Aesthetically, at any rate, it does feel as if some of our science fiction dystopias are gradually coming true. In an estate near me, George Orwell's CCTV cameras are actually trained on the residents' doors and driveways. Ray Bradbury's wall-sized TVs flicker in small living rooms. Aldous Huxley's Brave New Labour government pushes through a bill allowing experimentation on embryos and all British citizens will have to carry an expensive ID card with biometric information on it linked in to humming computer databases in anonymous buildings.
There was something extremely familiar to me about this week's events. The way they closed down the whole of Whitehall for George Bush's visit reminded me of how, in Havana, they close the main highway every time Fidel Castro crosses from one side of town to the other.
There was also something unpleasant about the way many in the BBC turned the discussion away from the loss of civil liberties in Britain and instead began to present David Davis as an egotistical oddball, pulling a clever stunt simply to spite the leader of his party. Soviet TV attacked dissidents in the same way. This kind of media character assassination is even more reprehensible because once you destroy a politician's reputation, you might as well put him down - like a racehorse with a broken leg.
And then, while Labour berates African nations for not adopting Tony Blair's gold standard for liberal interventionism, Labour itself avoids holding the referendum on Europe it promised.

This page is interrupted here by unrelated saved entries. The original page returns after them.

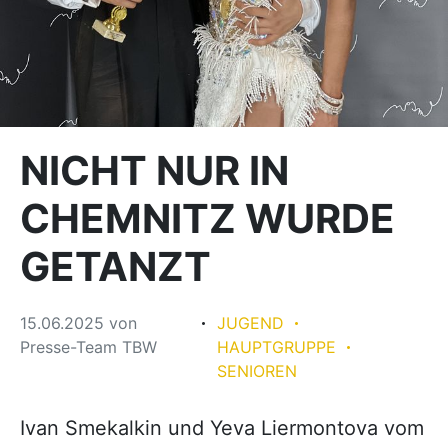
NICHT NUR IN
CHEMNITZ WURDE
GETANZT
15.06.2025
von
JUGEND
Presse-Team TBW
HAUPTGRUPPE
SENIOREN
Ivan Smekalkin und Yeva Liermontova vom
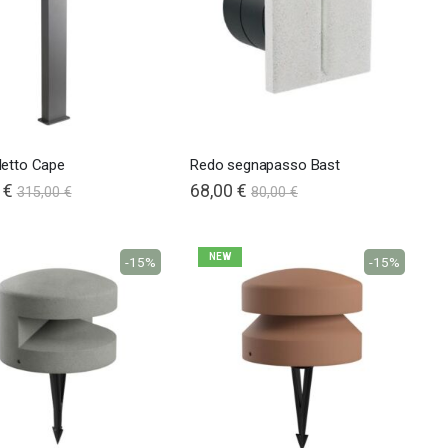
letto Cape
Redo segnapasso Bast
 €
68,00 €
315,00 €
80,00 €
NEW
-15%
-15%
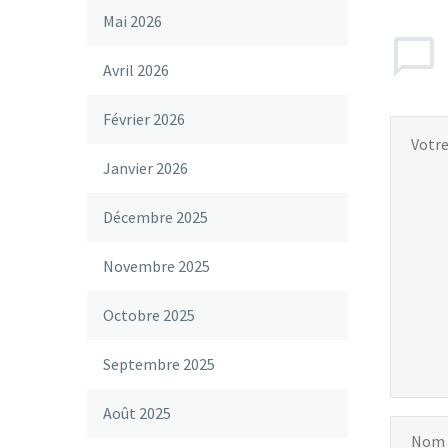
Mai 2026
Avril 2026
Février 2026
Janvier 2026
Décembre 2025
Novembre 2025
Octobre 2025
Septembre 2025
Août 2025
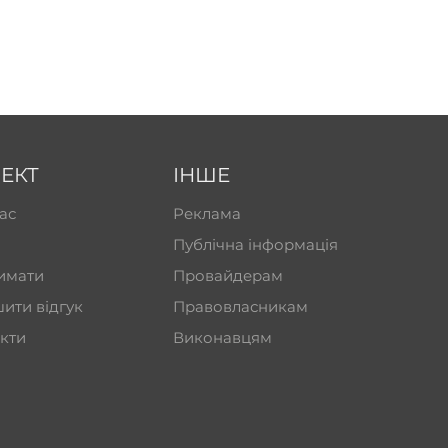
ЕКТ
ІНШЕ
ас
Реклама
Публічна інформація
имати
Провайдерам
ити відгук
Правовласникам
кти
Виконавцям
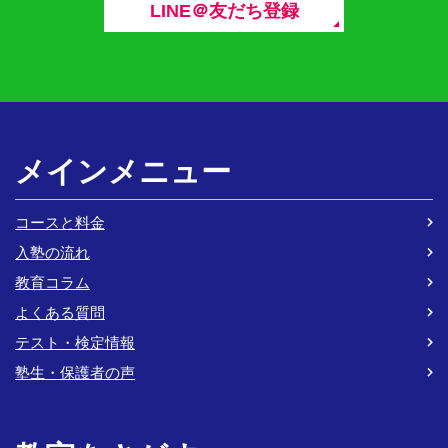
LINE＠友だち登録
メインメニュー
コースと料金
入塾の流れ
教育コラム
よくある質問
テスト・検定情報
塾生・保護者の声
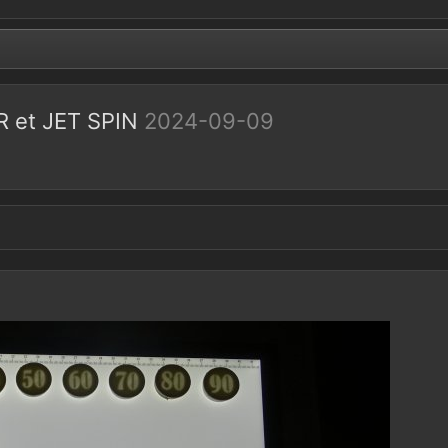
R et JET SPIN
2024-09-09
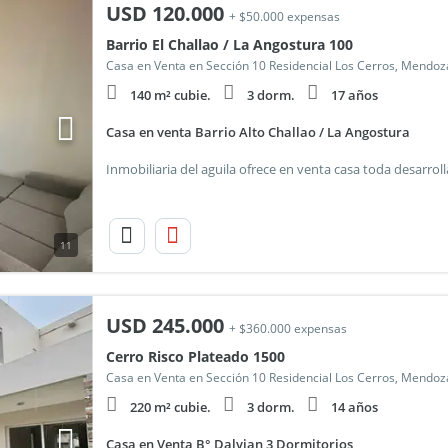
USD
120.000
+ $50.000 expensas
Barrio El Challao / La Angostura 100
Casa en Venta en Sección 10 Residencial Los Cerros, Mendoz
140 m² cubie.
3 dorm.
17 años
Casa en venta Barrio Alto Challao / La Angostura
11
USD
245.000
+ $360.000 expensas
Cerro Risco Plateado 1500
Casa en Venta en Sección 10 Residencial Los Cerros, Mendoz
220 m² cubie.
3 dorm.
14 años
Casa en Venta B° Dalvian 3 Dormitorios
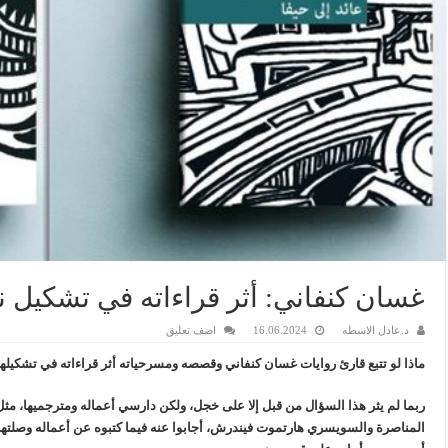
غسان كنفاني: أثر قراءاته في تشكيل
د.عادل الاسطه
16.06.2024
اضف تعليق
ماذا لو تتبع قارئ روايات غسان كنفاني وقصصه ومسرحياته أثر قراءاته في تشكيله
ربما لم يثر هذا السؤال من قبل إلا على خجل، ولكن دارسي أعماله ومترجميها، م
المناصرة والسويسري هارتموت فيندرش، أجابوا عنه فيما كتبوه عن أعماله وصلتها 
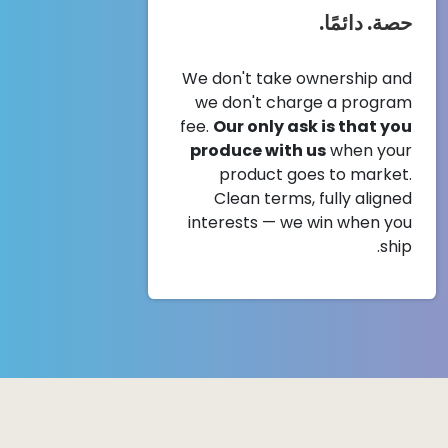
حصة. دائمًا.
We don't take ownership and
we don't charge a program
fee.
Our only ask is that you
produce with us
when your
product goes to market.
Clean terms, fully aligned
interests — we win when you
ship.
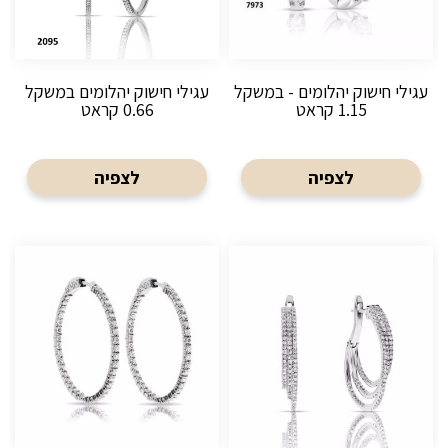
עגילי חישוק יהלומים - במשקל
עגילי חישוק יהלומים במשקל
1.15 קראט
0.66 קראט
לצפיה
לצפיה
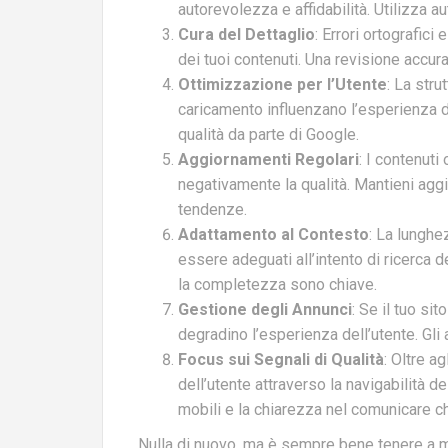
autorevolezza e affidabilità. Utilizza aut
Cura del Dettaglio
: Errori ortografici
dei tuoi contenuti. Una revisione accura
Ottimizzazione per l’Utente
: La stru
caricamento influenzano l’esperienza d
qualità da parte di Google.
Aggiornamenti Regolari
: I contenuti
negativamente la qualità. Mantieni aggi
tendenze.
Adattamento al Contesto
: La lunghe
essere adeguati all’intento di ricerca d
la completezza sono chiave.
Gestione degli Annunci
: Se il tuo si
degradino l’esperienza dell’utente. Gli
Focus sui Segnali di Qualità
: Oltre a
dell’utente attraverso la navigabilità de
mobili e la chiarezza nel comunicare ch
Nulla di nuovo, ma è sempre bene tenere a men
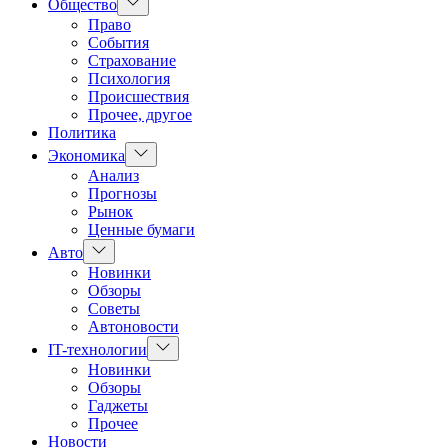
Показать
Общество
подменю
Право
События
Страхование
Психология
Происшествия
Прочее, другое
Политика
Показать
Экономика
подменю
Анализ
Прогнозы
Рынок
Ценные бумаги
Показать
Авто
подменю
Новинки
Обзоры
Советы
Автоновости
Показать
IT-технологии
подменю
Новинки
Обзоры
Гаджеты
Прочее
Новости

One gets the feeling that the current crop of neo-monetarist technocrats in power in Britain regard the whole democratic processes as an irritating stunt, not just David Davis's upcoming by-election. Certainly Labour politicians show very little respect for the electorate. Any appeal over their heads to the willful and ignorant population probably feels like insufferable interference to them.
So this is the thing. If I, as a citizen, and people like me, don't agree with the way we are being governed, where do we go to withdraw our consent to be governed? I don't want to simply switch to the Tories or Liberal Democrats, I want a new contract with my state as a citizen, one that respects my civil liberties.
I agree with most of your comments, but I do not see the link between the main thread - more autocratic government - and the apparent side-swipe at embryo experimentation. The two are entirely separate issues, and the inclusion of the latter tends to turn a well-written piece into a rant.
ReplyDeleteThanks, but the side swipe is there because of the dangers of future privatisations.
ReplyDeleteIn my opinion, in the long run, this government wants to promote the exploitation of embryology.